Task objective:
Rewrite the lines from the first one through the line containing "catalogue / barcode: US 2405055", replacing "collectors" with "collected by" and leaving everything else unchanged. Output only those lines.

Input for this task:
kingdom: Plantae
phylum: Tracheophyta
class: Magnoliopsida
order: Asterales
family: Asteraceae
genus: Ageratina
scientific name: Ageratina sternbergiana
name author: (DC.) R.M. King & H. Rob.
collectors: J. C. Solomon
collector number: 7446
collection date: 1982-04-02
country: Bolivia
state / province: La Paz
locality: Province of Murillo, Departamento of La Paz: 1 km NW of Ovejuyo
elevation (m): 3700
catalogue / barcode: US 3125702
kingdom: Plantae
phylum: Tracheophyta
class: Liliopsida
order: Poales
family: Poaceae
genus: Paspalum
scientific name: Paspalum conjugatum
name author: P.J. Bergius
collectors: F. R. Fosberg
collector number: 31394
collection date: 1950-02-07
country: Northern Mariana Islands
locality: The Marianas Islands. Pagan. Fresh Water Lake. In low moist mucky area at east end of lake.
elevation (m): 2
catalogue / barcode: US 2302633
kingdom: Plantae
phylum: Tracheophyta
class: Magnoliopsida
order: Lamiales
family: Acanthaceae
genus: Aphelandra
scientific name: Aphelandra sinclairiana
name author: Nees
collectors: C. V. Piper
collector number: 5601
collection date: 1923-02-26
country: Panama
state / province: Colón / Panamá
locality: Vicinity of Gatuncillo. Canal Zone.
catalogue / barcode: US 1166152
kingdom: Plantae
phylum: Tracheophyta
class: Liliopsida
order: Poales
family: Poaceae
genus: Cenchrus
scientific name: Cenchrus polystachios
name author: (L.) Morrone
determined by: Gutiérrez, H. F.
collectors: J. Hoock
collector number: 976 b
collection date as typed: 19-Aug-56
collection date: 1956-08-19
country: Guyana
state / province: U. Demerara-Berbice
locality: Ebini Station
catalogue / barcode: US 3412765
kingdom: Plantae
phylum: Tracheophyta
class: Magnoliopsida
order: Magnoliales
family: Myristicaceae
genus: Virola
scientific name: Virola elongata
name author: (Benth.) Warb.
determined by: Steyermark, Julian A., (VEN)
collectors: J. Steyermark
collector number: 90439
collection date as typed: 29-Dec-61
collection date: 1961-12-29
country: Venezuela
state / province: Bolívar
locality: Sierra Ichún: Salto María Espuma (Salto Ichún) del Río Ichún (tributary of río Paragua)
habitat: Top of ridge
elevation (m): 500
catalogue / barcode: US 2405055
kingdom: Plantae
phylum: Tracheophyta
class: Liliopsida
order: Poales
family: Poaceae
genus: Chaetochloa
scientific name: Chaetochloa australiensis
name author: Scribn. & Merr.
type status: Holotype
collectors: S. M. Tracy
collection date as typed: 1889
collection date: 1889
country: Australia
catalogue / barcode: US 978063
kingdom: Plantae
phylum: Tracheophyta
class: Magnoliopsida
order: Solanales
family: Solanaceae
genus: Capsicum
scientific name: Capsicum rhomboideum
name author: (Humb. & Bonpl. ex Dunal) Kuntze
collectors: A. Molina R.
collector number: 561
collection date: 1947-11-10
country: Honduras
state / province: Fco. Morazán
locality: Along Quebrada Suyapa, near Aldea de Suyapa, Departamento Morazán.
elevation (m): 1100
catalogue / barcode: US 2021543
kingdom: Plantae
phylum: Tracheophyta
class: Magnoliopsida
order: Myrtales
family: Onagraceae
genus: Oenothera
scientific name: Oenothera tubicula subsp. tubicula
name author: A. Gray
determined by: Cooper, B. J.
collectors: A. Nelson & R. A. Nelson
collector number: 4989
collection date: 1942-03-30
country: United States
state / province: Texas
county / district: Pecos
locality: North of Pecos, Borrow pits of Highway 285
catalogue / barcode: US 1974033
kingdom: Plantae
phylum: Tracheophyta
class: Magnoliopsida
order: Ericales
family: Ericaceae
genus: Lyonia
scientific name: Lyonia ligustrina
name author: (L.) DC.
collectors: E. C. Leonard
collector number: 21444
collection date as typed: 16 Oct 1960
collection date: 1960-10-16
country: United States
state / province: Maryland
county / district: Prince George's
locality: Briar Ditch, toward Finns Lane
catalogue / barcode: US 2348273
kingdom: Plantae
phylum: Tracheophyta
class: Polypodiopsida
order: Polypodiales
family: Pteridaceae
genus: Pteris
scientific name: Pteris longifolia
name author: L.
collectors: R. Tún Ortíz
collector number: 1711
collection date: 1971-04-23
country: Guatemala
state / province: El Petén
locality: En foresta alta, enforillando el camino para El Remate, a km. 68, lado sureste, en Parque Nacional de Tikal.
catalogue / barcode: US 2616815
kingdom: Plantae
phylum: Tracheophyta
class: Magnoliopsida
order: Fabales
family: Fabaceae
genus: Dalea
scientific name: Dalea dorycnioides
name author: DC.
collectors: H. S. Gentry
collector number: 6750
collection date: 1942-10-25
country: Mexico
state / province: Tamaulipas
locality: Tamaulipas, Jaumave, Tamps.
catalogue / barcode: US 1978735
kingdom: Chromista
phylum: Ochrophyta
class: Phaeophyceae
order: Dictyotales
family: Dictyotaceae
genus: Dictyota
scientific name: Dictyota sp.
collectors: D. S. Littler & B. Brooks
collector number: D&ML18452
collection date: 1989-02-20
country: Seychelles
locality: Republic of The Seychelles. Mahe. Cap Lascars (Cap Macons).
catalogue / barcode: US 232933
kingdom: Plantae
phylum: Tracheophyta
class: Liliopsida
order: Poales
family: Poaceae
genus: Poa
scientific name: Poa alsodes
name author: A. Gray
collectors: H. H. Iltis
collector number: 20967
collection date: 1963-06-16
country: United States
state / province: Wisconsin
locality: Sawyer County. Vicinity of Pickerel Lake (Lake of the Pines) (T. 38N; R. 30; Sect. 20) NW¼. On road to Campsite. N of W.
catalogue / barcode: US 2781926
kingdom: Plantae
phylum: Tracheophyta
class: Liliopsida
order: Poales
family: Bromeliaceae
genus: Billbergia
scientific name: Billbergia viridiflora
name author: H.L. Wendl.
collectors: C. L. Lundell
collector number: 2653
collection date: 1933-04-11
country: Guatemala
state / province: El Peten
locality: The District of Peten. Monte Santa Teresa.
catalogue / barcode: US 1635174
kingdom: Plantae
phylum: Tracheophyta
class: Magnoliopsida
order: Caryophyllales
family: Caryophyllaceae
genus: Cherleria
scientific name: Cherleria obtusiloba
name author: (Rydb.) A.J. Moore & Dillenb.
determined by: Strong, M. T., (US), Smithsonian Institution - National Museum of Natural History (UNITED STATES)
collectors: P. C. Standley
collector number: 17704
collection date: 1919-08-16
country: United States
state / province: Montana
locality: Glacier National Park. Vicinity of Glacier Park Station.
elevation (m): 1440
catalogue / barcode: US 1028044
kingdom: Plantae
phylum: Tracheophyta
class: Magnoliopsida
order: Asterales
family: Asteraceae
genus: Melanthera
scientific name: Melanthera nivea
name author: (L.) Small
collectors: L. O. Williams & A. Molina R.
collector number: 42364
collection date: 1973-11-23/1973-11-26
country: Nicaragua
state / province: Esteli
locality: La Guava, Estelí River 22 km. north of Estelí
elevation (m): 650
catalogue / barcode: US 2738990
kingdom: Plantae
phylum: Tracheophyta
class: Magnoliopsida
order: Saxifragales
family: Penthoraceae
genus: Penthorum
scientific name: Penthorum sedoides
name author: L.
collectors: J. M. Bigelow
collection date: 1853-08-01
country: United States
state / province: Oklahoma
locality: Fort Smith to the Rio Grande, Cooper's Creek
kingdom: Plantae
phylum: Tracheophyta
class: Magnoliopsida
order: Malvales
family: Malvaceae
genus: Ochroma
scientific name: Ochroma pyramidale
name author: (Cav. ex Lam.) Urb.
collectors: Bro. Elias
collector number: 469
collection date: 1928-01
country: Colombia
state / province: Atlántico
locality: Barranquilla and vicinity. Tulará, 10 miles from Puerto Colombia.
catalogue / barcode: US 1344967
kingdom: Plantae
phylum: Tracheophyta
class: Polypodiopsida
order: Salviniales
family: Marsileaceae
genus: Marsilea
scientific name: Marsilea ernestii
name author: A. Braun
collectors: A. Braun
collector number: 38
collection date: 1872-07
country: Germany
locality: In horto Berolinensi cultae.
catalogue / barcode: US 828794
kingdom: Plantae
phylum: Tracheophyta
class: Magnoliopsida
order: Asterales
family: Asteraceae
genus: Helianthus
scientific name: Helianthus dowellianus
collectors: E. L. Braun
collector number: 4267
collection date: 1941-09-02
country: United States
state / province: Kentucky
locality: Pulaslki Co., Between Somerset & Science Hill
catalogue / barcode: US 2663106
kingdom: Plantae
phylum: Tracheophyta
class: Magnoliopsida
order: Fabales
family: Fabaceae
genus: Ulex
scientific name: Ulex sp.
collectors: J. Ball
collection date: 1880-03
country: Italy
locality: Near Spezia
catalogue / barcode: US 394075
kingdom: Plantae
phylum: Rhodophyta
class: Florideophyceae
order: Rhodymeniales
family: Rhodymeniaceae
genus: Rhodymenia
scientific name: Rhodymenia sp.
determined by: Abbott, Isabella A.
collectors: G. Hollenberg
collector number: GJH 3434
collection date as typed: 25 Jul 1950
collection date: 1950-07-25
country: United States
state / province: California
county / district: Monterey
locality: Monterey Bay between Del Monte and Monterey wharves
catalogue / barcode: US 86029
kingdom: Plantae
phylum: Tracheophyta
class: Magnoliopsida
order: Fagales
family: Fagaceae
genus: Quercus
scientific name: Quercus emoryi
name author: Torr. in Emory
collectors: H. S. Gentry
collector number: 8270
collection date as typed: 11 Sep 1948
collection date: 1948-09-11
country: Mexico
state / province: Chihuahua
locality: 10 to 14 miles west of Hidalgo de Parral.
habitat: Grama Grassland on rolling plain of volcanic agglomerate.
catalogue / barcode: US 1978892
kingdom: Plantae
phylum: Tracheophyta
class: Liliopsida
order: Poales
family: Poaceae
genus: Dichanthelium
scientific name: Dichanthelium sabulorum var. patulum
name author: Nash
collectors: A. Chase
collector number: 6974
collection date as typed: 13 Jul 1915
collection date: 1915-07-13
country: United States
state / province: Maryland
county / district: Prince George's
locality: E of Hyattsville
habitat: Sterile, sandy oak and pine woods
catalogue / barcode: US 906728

Solution for this problem:
kingdom: Plantae
phylum: Tracheophyta
class: Magnoliopsida
order: Asterales
family: Asteraceae
genus: Ageratina
scientific name: Ageratina sternbergiana
name author: (DC.) R.M. King & H. Rob.
collected by: J. C. Solomon
collector number: 7446
collection date: 1982-04-02
country: Bolivia
state / province: La Paz
locality: Province of Murillo, Departamento of La Paz: 1 km NW of Ovejuyo
elevation (m): 3700
catalogue / barcode: US 3125702
kingdom: Plantae
phylum: Tracheophyta
class: Liliopsida
order: Poales
family: Poaceae
genus: Paspalum
scientific name: Paspalum conjugatum
name author: P.J. Bergius
collected by: F. R. Fosberg
collector number: 31394
collection date: 1950-02-07
country: Northern Mariana Islands
locality: The Marianas Islands. Pagan. Fresh Water Lake. In low moist mucky area at east end of lake.
elevation (m): 2
catalogue / barcode: US 2302633
kingdom: Plantae
phylum: Tracheophyta
class: Magnoliopsida
order: Lamiales
family: Acanthaceae
genus: Aphelandra
scientific name: Aphelandra sinclairiana
name author: Nees
collected by: C. V. Piper
collector number: 5601
collection date: 1923-02-26
country: Panama
state / province: Colón / Panamá
locality: Vicinity of Gatuncillo. Canal Zone.
catalogue / barcode: US 1166152
kingdom: Plantae
phylum: Tracheophyta
class: Liliopsida
order: Poales
family: Poaceae
genus: Cenchrus
scientific name: Cenchrus polystachios
name author: (L.) Morrone
determined by: Gutiérrez, H. F.
collected by: J. Hoock
collector number: 976 b
collection date as typed: 19-Aug-56
collection date: 1956-08-19
country: Guyana
state / province: U. Demerara-Berbice
locality: Ebini Station
catalogue / barcode: US 3412765
kingdom: Plantae
phylum: Tracheophyta
class: Magnoliopsida
order: Magnoliales
family: Myristicaceae
genus: Virola
scientific name: Virola elongata
name author: (Benth.) Warb.
determined by: Steyermark, Julian A., (VEN)
collected by: J. Steyermark
collector number: 90439
collection date as typed: 29-Dec-61
collection date: 1961-12-29
country: Venezuela
state / province: Bolívar
locality: Sierra Ichún: Salto María Espuma (Salto Ichún) del Río Ichún (tributary of río Paragua)
habitat: Top of ridge
elevation (m): 500
catalogue / barcode: US 2405055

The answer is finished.